Advent 2021 – The Jesse Tree: Anxious?

This is a series of reflections on daily readings designed for families during the season of Advent.  

 

It was three in the morning and I was up emailing Harriet.  My book was due to come out in a few weeks and Harriet had offered to share the reader’s copy around the highly networked and well-known ministry where she worked.  It seemed like an ideal opportunity to connect a timely resource to a community that could use it.  

 

The only problem was that Harriet had stopped responding to my emails / messages.  Like an anxious father I’d been up for hours thinking, planning, pacing.  Did she hate it? Was it something I said?  Perhaps my message came across too strong?  

 

A short time afterwards Harriet’s well-known ministry was in the throes of public scandal.  It hasn’t recovered.  Still, it’s worth asking why I was so anxious.  

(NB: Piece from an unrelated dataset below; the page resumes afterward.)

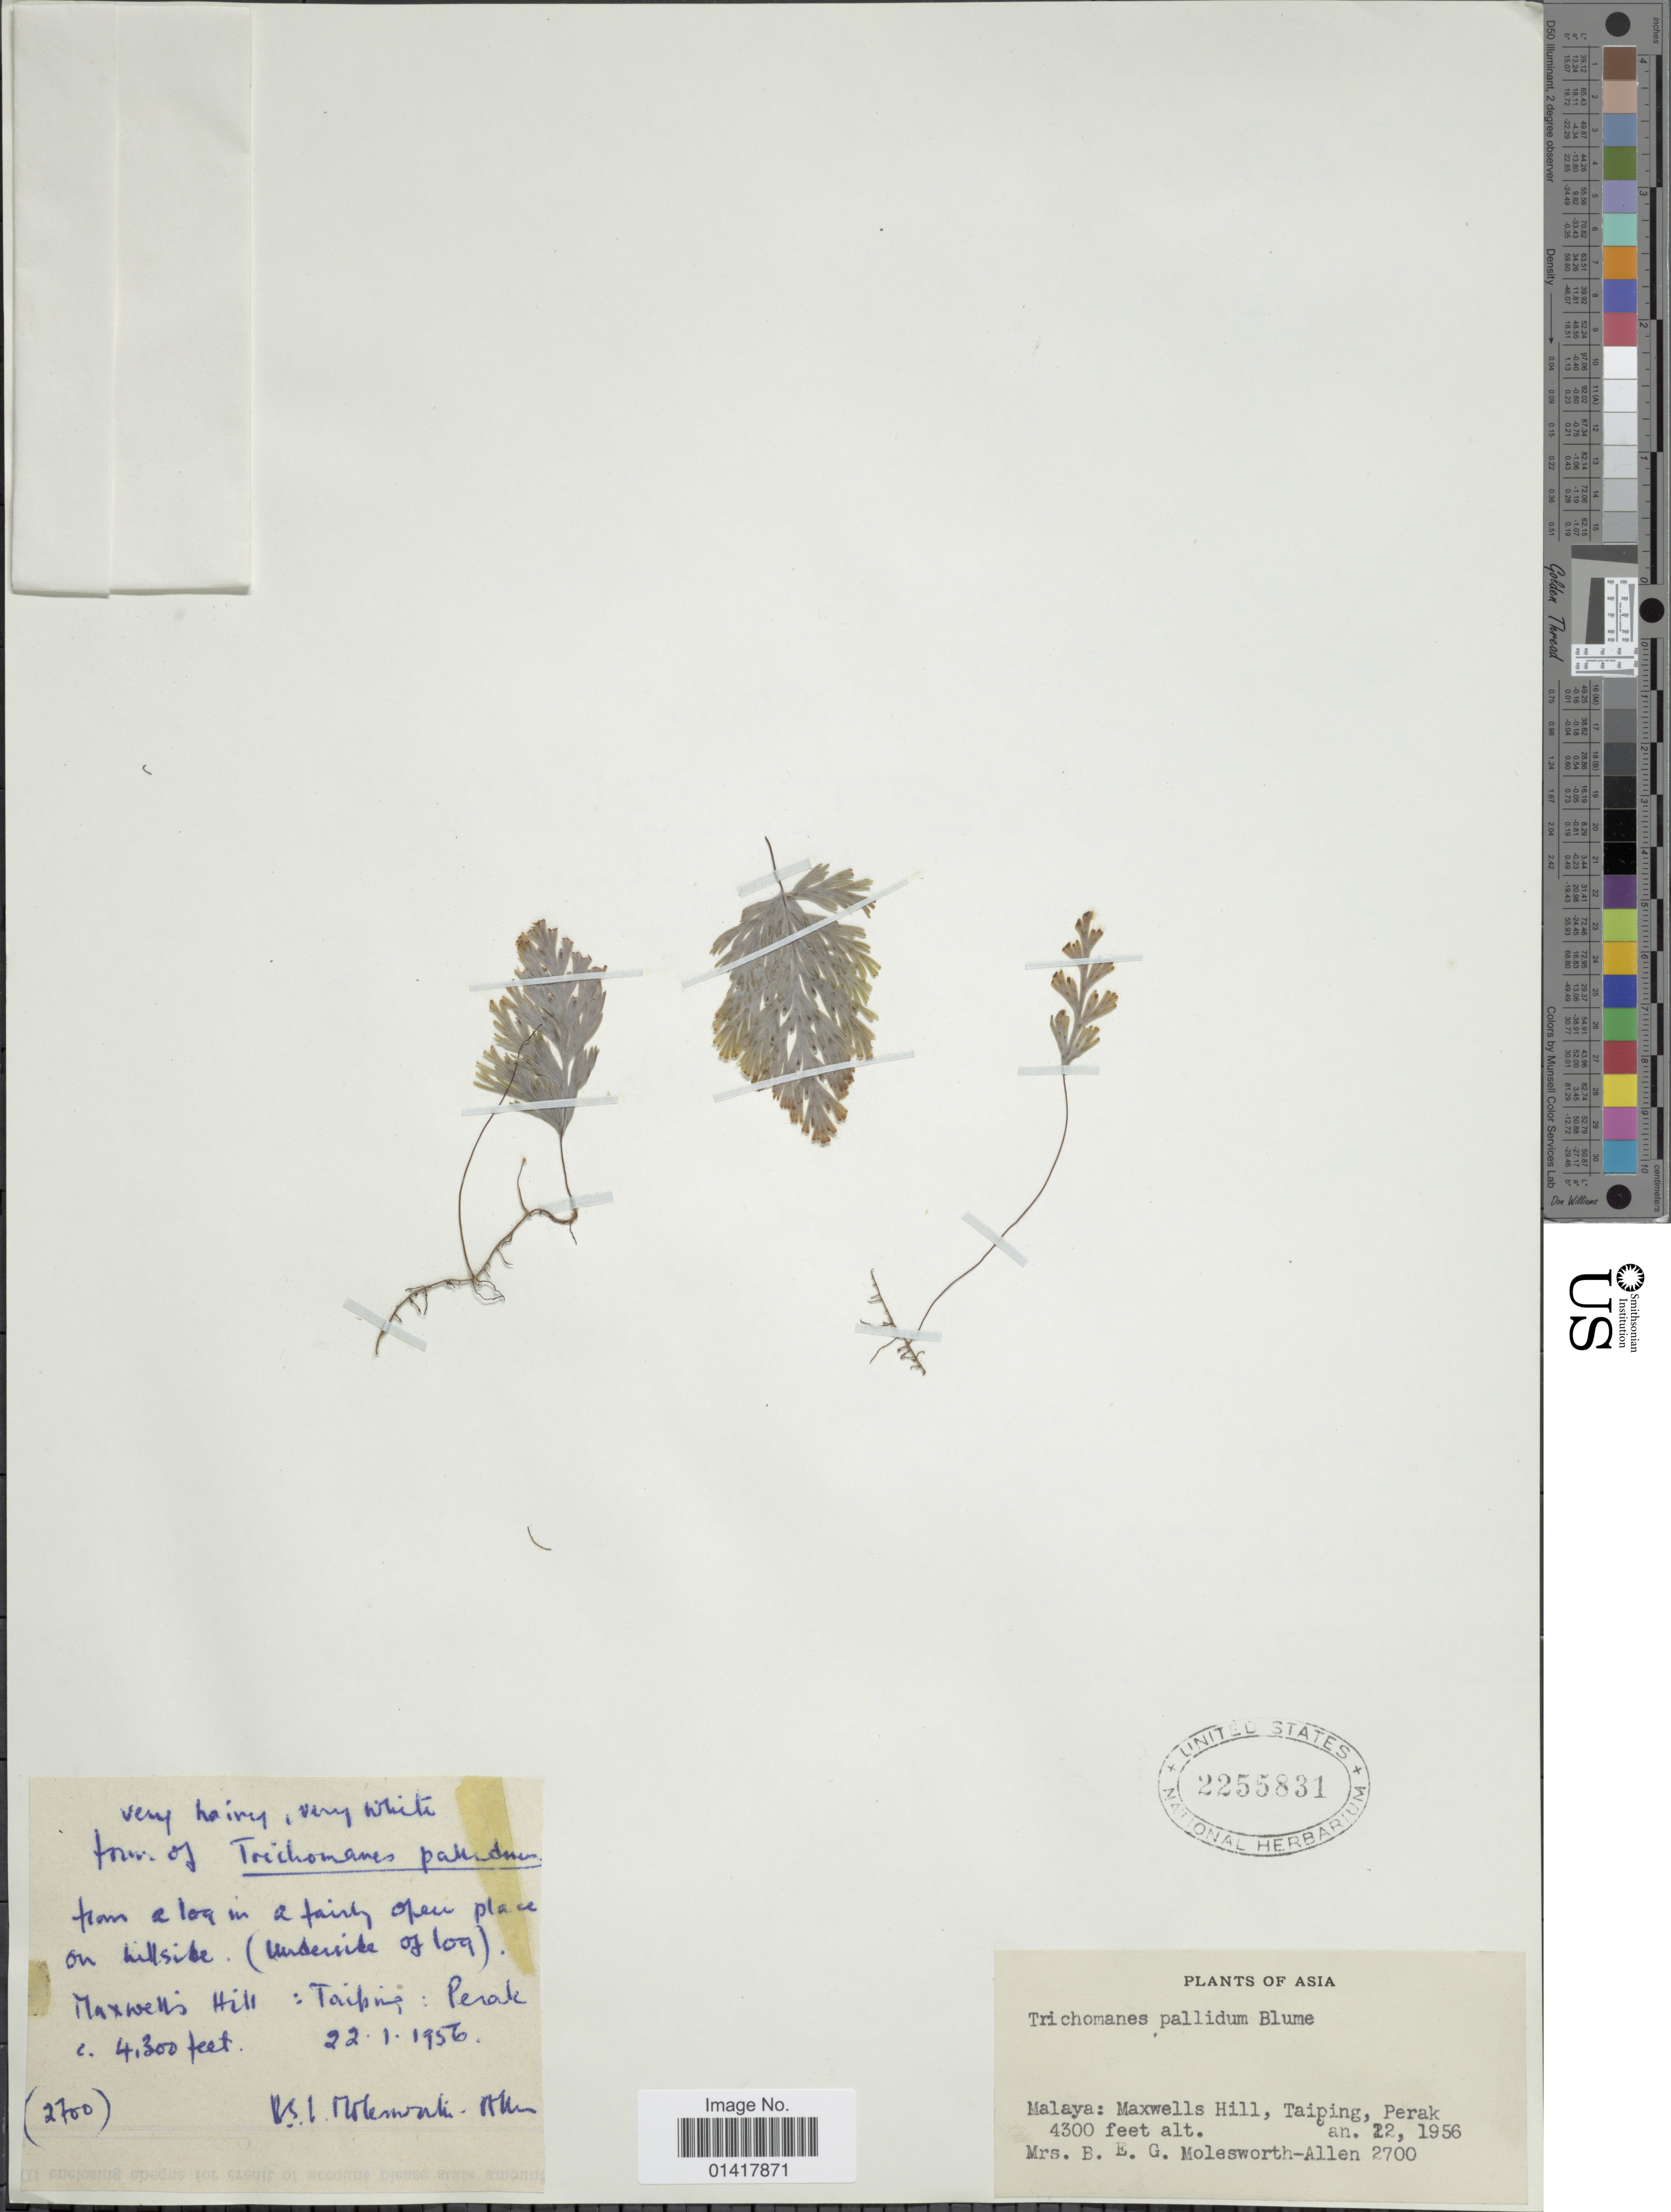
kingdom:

Day Twelve – Anxious: Judges 6 - 8

 

The story of Gideon is a troubling but insightful story of the anxious cycle so familiar to those of us who lose sleep over difficult decisions, second guess our actions, or just worry.  Gideon, whose name means, one who cuts down, and who is later described as tall and striking in appearance / manner, is introduced as a man in hiding.  He’s threshing out wheat in a winepress in hopes that no one sees him and takes his family’s grain away.  

 

After being called by God to deliver Israel from foreign occupation, Gideon asks for three distinct signs, his famous signs with a wool fleece, as confirmation that God really has called him.  Even after three signs, Gideon still sneaks into the enemy camp to eavesdrop on a conversation so that he can be really sure God will grant him victory.  

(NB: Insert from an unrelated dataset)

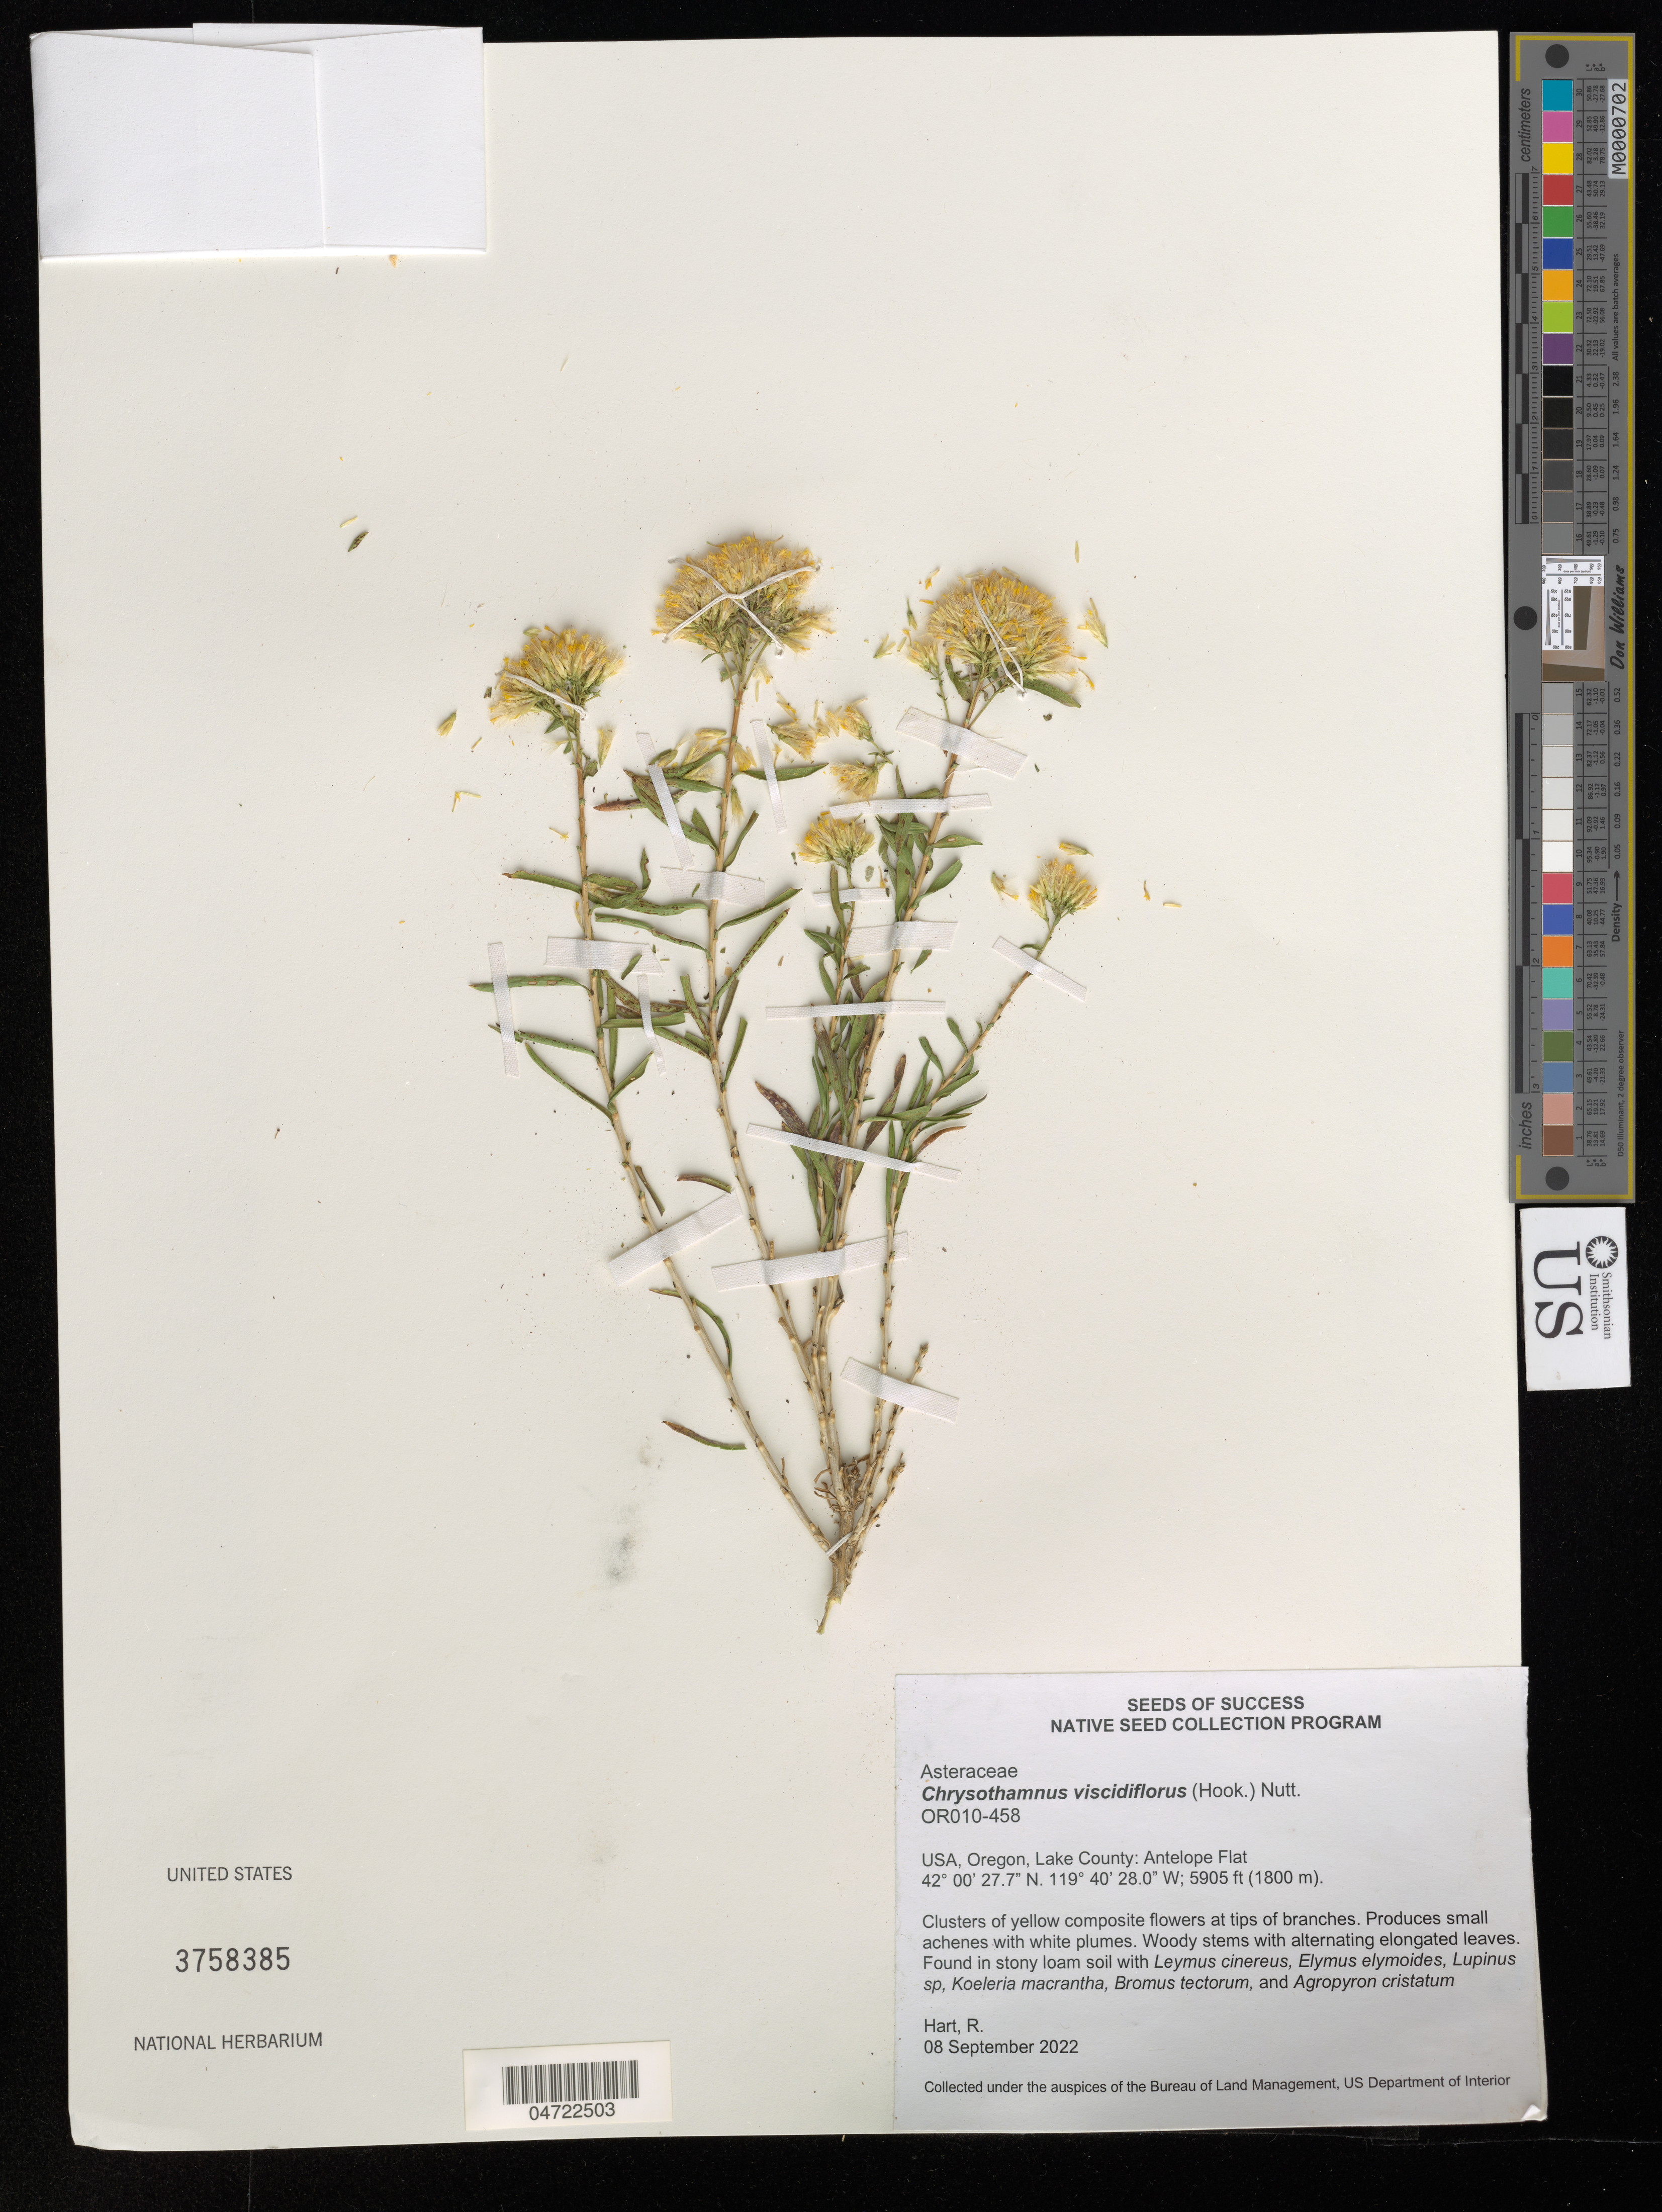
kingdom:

Recently my friend Jared spoke to a group of entrepreneurs in New York City.  “I believe,” he said, “that a community of entrepreneurial women and men who are secure in God’s love for them will be more fruitful than a community who have something to prove.”  This is a radical thesis.  One of the investors in the forum shared with me afterward, “As an investor I’m always looking for the entrepreneur with something to prove.  I’m interested in that hustle.”  

 

When we consider the story of Gideon Jared’s insight seems to have some validity.  The high points of Gideon’s story are those moments Gideon acts in faith, trusting in God’s promise.  We see this when, for example, Gideon cuts down the Asherah pole, reduces the number of his army to a few hundred, and refuses to rule over his fellow Israelites.  Gideon is at his worst when he is anxious, reactive, vain, and vindictive.  

I’m a bit like Gideon, at my best when my trust is high and I’m not worried about whether I’m enough, there’s enough, or it will be enough.Perhaps Gideon’s story is a reminder to anxious hearts that another way is possible.